Según desglosó, a cerca de 2.500 productos estadounidenses le impondrán un arancel del 25%, a 1078, 20%; a casi 1.000, 10%; y a los 595 restantes le mantendrá la tarifa del 5%, informó el diario británico The Guardian. El viernes pasado, tras la más reciente ronda de negociación bilateral en Washington, Trump decretó un aumento de aranceles del 10 al 25% para una lista de productos chinos, valuados en unos 200.000 millones de dólares.

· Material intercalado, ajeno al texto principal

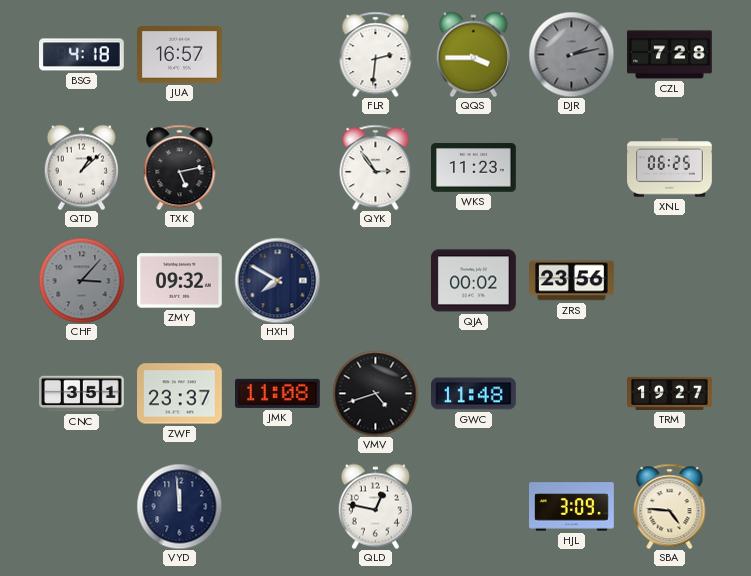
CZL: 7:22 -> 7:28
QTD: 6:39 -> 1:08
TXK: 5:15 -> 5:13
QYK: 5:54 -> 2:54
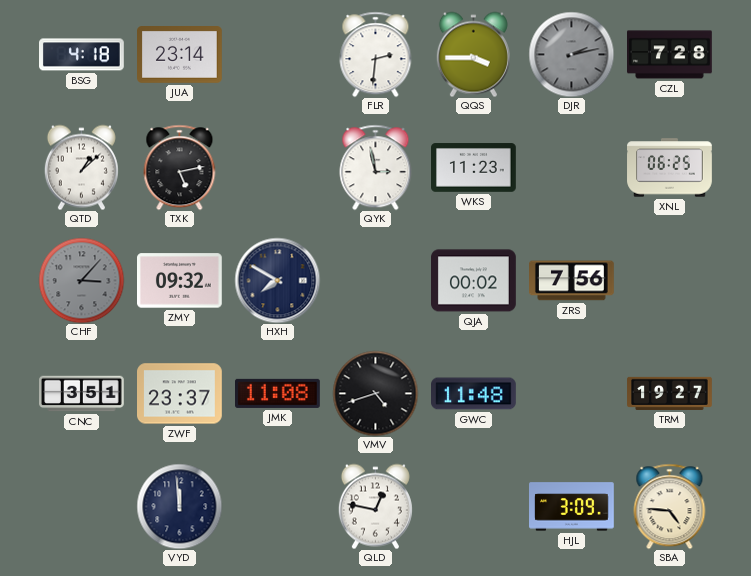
JUA: 16:57 -> 23:14
QYK: 2:54 -> 2:58
ZRS: 23:56 -> 7:56
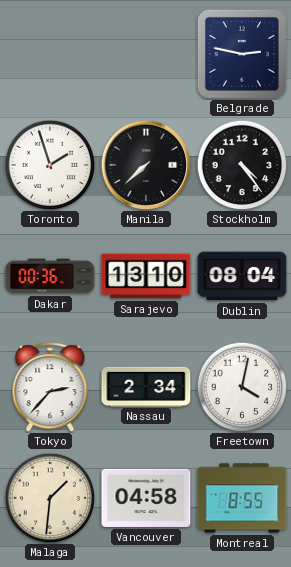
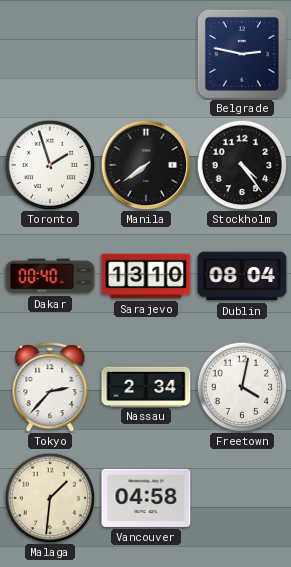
Manila: 7:38 -> 7:39
Dakar: 00:36 -> 00:40
Montreal: 8:55 -> none
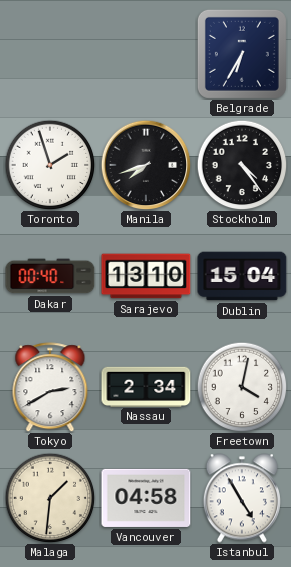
Belgrade: 2:47 -> 6:35
Manila: 7:39 -> 7:42
Dublin: 08:04 -> 15:04
Tokyo: 2:37 -> 2:40
Istanbul: none -> 4:55
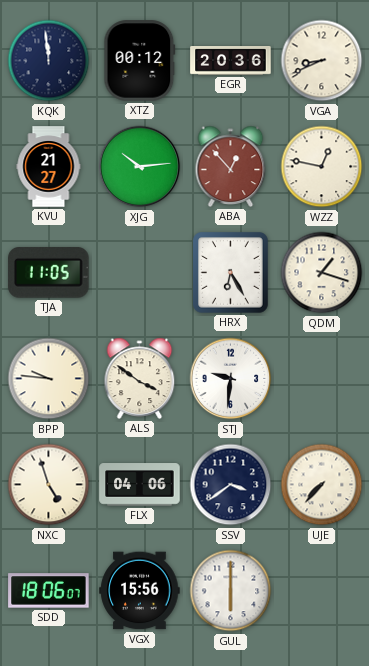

"Estas medidas de Estados Unidos llevaron a una escalada de las fricciones comerciales y económicas chino-estadounidenses, opuestas al consenso alcanzando entre China y Estados Unidos de resolver las diferencias comerciales a través de consultas, sin poner en peligro los intereses de ambos lados y sin reconocer las expectativas generales de la comunidad internacional", concluyó el Ministerio de Finanzas chino.

En paralelo, el jefe de redacción del medio oficial, Hu Xijin, adelantó por Twitter que China podría suspender la compra de productos agrícolas y de energía a Estados Unidos, reducir sus órdenes de compra a la empresa norteamericana Boeing y restringir el comercio de servicios con esa potencia occidental. Aunque no hubo un anuncio oficial sobre estas posibles medidas, las acciones de Boeing cayeron en Estados Unidos.

La respuesta de China a la decisión de Trump de terminar con la tregua que los dos gobiernos habían sellado en diciembre pasado en Buenos Aires al margen de la cumbre del G20, sacudió de inmediato algunos mercados financieros internacionales y devaluó las monedas de algunos países en desarrollo, como Turquía, Brasil y la Argentina.

Pese a la creciente tensión y la renovada escalada arancelaria de las últimas horas, los dos gobiernos no abandonaron aún el proceso de diálogo comercial bilateral y ayer el principal asesor de economía de la Casa Blanca, Larry Kudlow, pronosticó una posible reunión entre Trump y Xi el mes próximo al margen de la cumbre presidencial del G20 en Japón.